Religare has come up with an interesting argument. It said the 10-year bond yield has now come down to 5.07 per cent and existing home loan rate is 11 per cent plus. The last time in 2004 when 10-year bond yield was 5 per cent, the home loan rate had dipped to 7.5 per cent. It felt that there still persists a problem of pricing the interest rate and of liquidity flow to people, who can make a difference in consumption.

IT sector

Though results season technically starts this week, the benchmark results would begin to flow in from the next week.
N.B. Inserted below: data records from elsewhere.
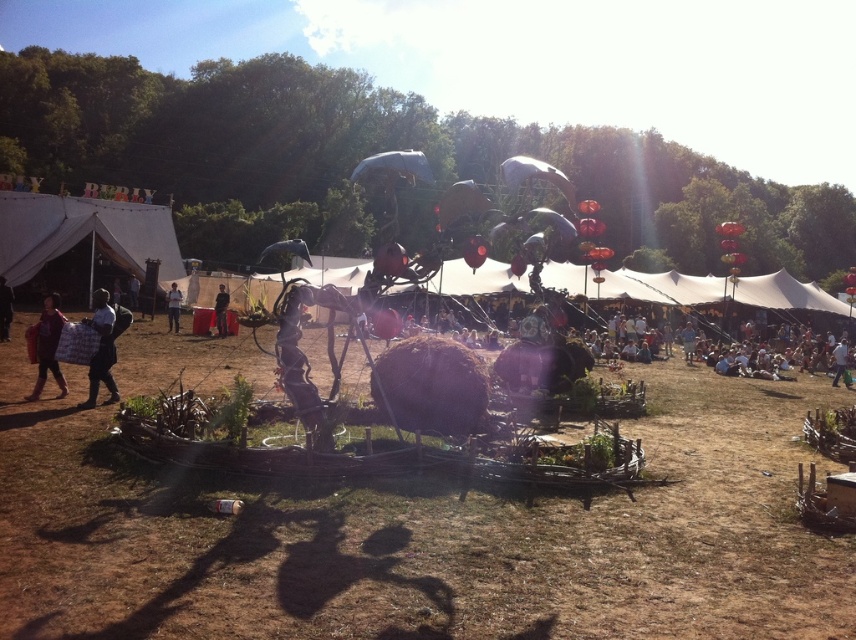
This screenshot has height=640, width=856. What do you see at coordinates (102, 348) in the screenshot?
I see `black fabric at left` at bounding box center [102, 348].

Does black fabric at left have a lesser height compared to light blue fabric at center?

No, black fabric at left is not shorter than light blue fabric at center.

Between point (93, 397) and point (171, 291), which one is positioned in front?

Point (93, 397) is more forward.

Identify the location of black fabric at left. Image resolution: width=856 pixels, height=640 pixels. (102, 348).

Is point (107, 253) in front of point (0, 298)?

No, it is behind (0, 298).

Who is more forward, (x=128, y=257) or (x=4, y=316)?

Positioned in front is point (x=4, y=316).

You are a GUI agent. You are given a task and a screenshot of the screen. Output one action in this format:
    pyautogui.click(x=<x>, y=<y>)
    Task: Click on the white canvas tent at upper left
    
    Given the screenshot: What is the action you would take?
    pyautogui.click(x=84, y=234)

Which is more to the left, matte red bag at lower left or white fabric person at lower right?

matte red bag at lower left

What are the coordinates of `matte red bag at lower left` in the screenshot? It's located at (46, 346).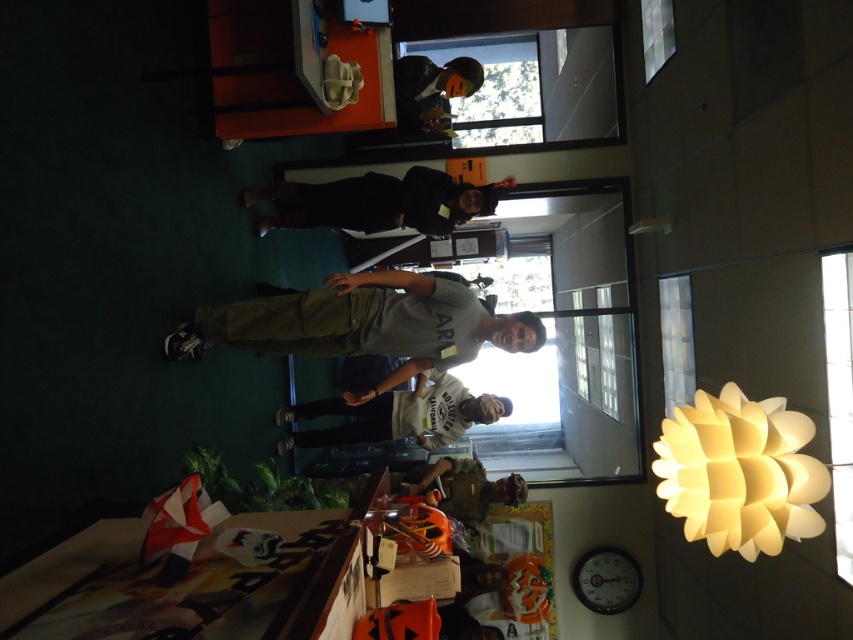
Question: Which point is farther to the camera?

Choices:
 (A) (445, 496)
 (B) (666, 449)

Answer: (A)

Question: Which of the following is the farthest from the observer?

Choices:
 (A) (372, 323)
 (B) (364, 218)
 (C) (434, 67)

Answer: (C)

Question: Is white matte lamp at upper right closer to the viewer compared to matte black jacket at upper center?

Choices:
 (A) yes
 (B) no

Answer: (A)

Question: Can you confirm if matte gray t-shirt at center is wider than white matte lamp at upper right?

Choices:
 (A) no
 (B) yes

Answer: (B)

Question: Is matte gray t-shirt at center positioned behind matte black jacket at upper center?

Choices:
 (A) no
 (B) yes

Answer: (A)

Question: Which object appears farthest from the camera in this image?

Choices:
 (A) camouflage fabric backpack at center
 (B) white matte lamp at upper right
 (C) black matte jacket at center

Answer: (A)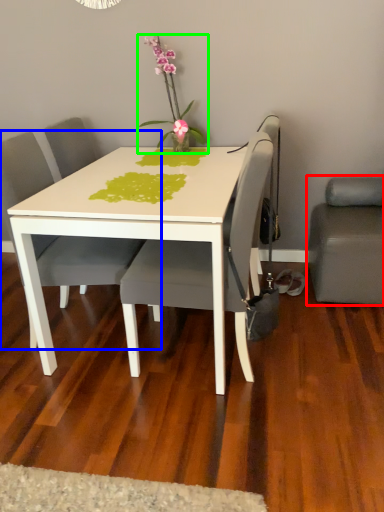
Question: Considering the real-world distances, which object is farthest from studio couch (highlighted by a red box)? chair (highlighted by a blue box) or houseplant (highlighted by a green box)?

Choices:
 (A) chair
 (B) houseplant

Answer: (A)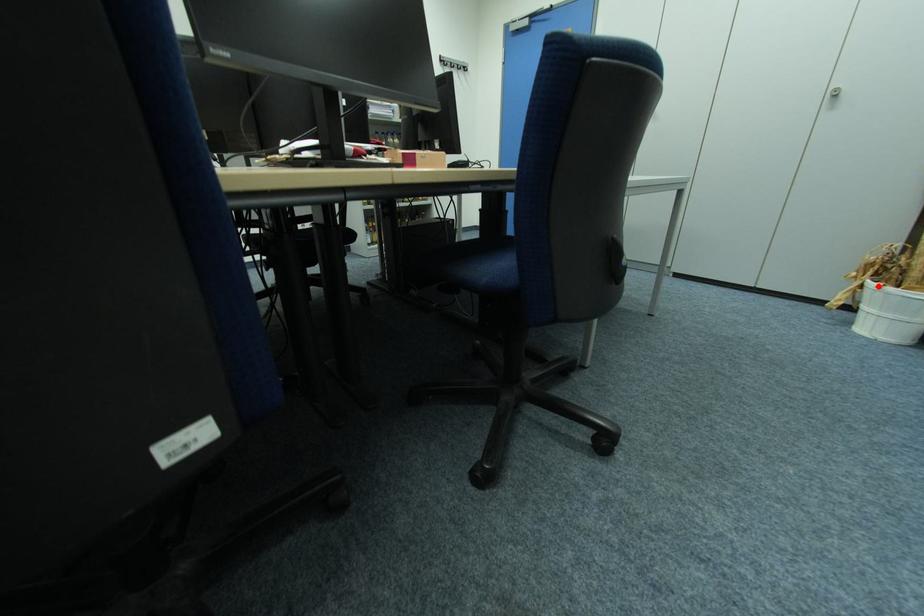
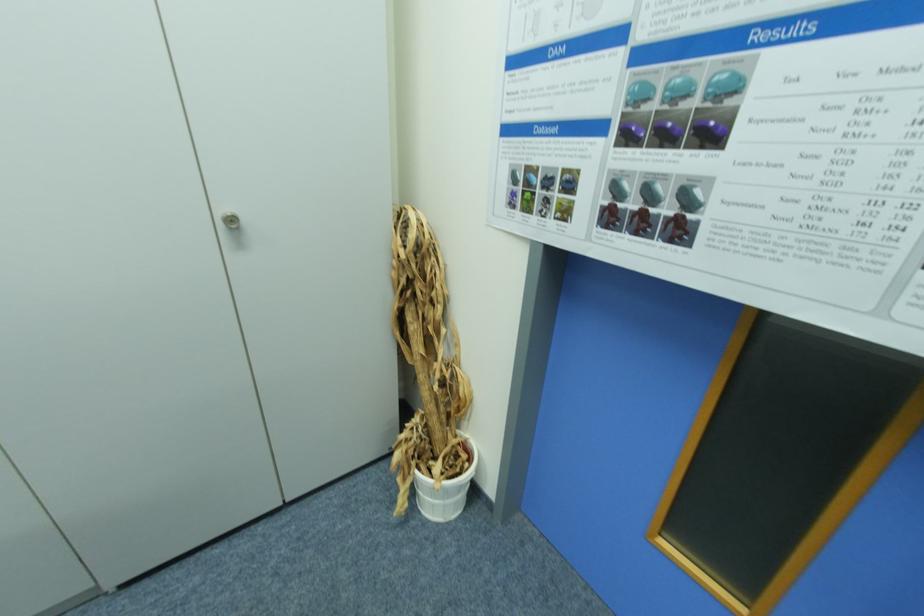
In the second image, find the point that corresponds to the highlighted location in the first image.

(430, 477)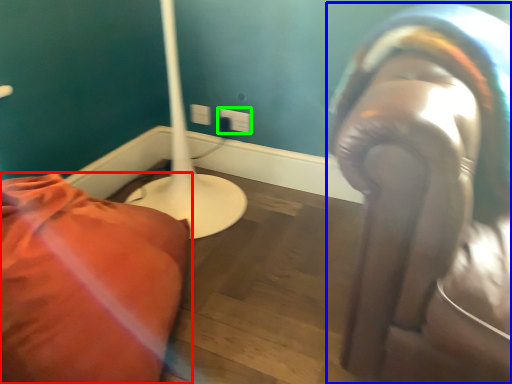
Question: Which object is the closest to the furniture (highlighted by a red box)? Choose among these: person (highlighted by a blue box) or electric outlet (highlighted by a green box).

Choices:
 (A) person
 (B) electric outlet

Answer: (A)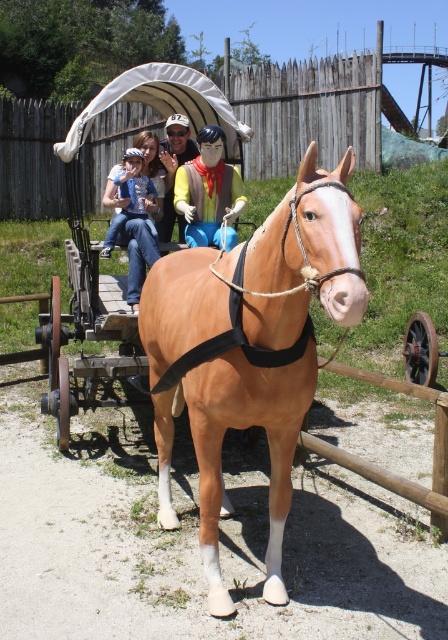
Question: Which point appears closest to the camera in this image?

Choices:
 (A) (120, 173)
 (B) (190, 413)
 (C) (215, 214)
 (D) (228, 221)

Answer: (B)

Question: Does matte yellow shirt at center have a greater width compared to yellow fabric coach at upper center?

Choices:
 (A) no
 (B) yes

Answer: (B)

Question: Can you confirm if rainbow fabric cowboy at center is positioned above yellow fabric coach at upper center?

Choices:
 (A) no
 (B) yes

Answer: (A)

Question: Considering the real-world distances, which object is farthest from the rainbow fabric cowboy at center?

Choices:
 (A) brown leather horse cart at center
 (B) matte yellow shirt at center
 (C) yellow fabric coach at upper center
 (D) light brown glossy horse at center

Answer: (D)

Question: Based on their relative distances, which object is nearer to the matte yellow shirt at center?

Choices:
 (A) brown leather horse cart at center
 (B) yellow fabric coach at upper center
 (C) light brown glossy horse at center
 (D) blue denim jeans at upper left

Answer: (B)

Question: Is matte yellow shirt at center to the left of blue denim jeans at upper left from the viewer's perspective?

Choices:
 (A) no
 (B) yes

Answer: (A)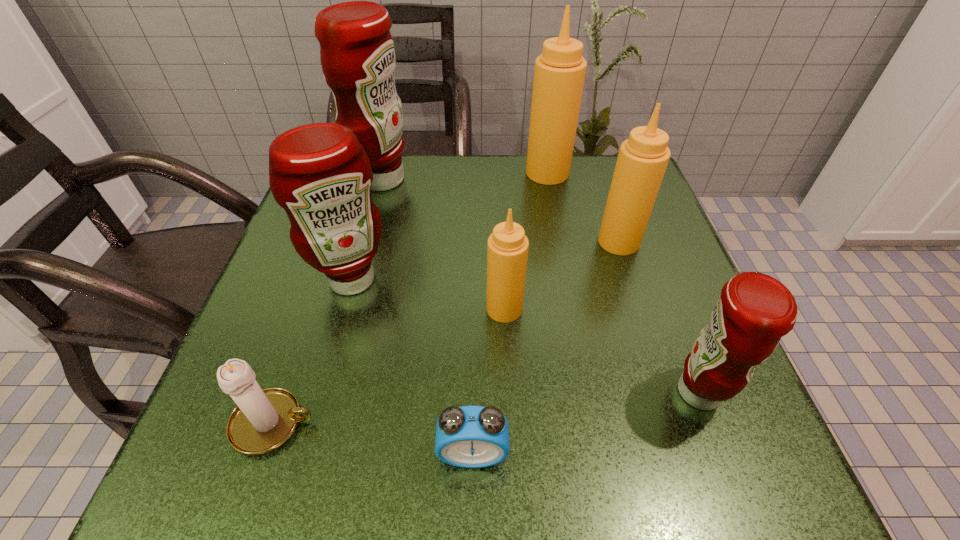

IT sector would be in the forefront in announcing their outlook.

The market expects that blue-chip IT companies would report turnover growth between 6 and 12 per cent in rupee terms.

One brokerage, KR Choksey, said Infosys Technologies, Tata Consultancy Services and Satyam Computer Services were expected to show a margin improvement of 50 to 75 basis points in the third quarter largely because of the rupee’s depreciation against the dollar. In case of Wipro, it apprehended approximately a 15-basis-point decline in operating profit margin on account of the full quarter impact of the offshore wage hike given in the previous quarter effective from August 2008 and the salary hike given to the business process outsourcing staff effective from October 2008.

For HCL Technologies, it estimated a drop in OPM by around 10 basis points mainly on account of the full quarter impact of the acquired lower-margin Liberata Financial Services and Control Point Solutions. These acquisitions were made in the previous quarter. It also factored in the partial impact of the Axon acquisition in the third quarter.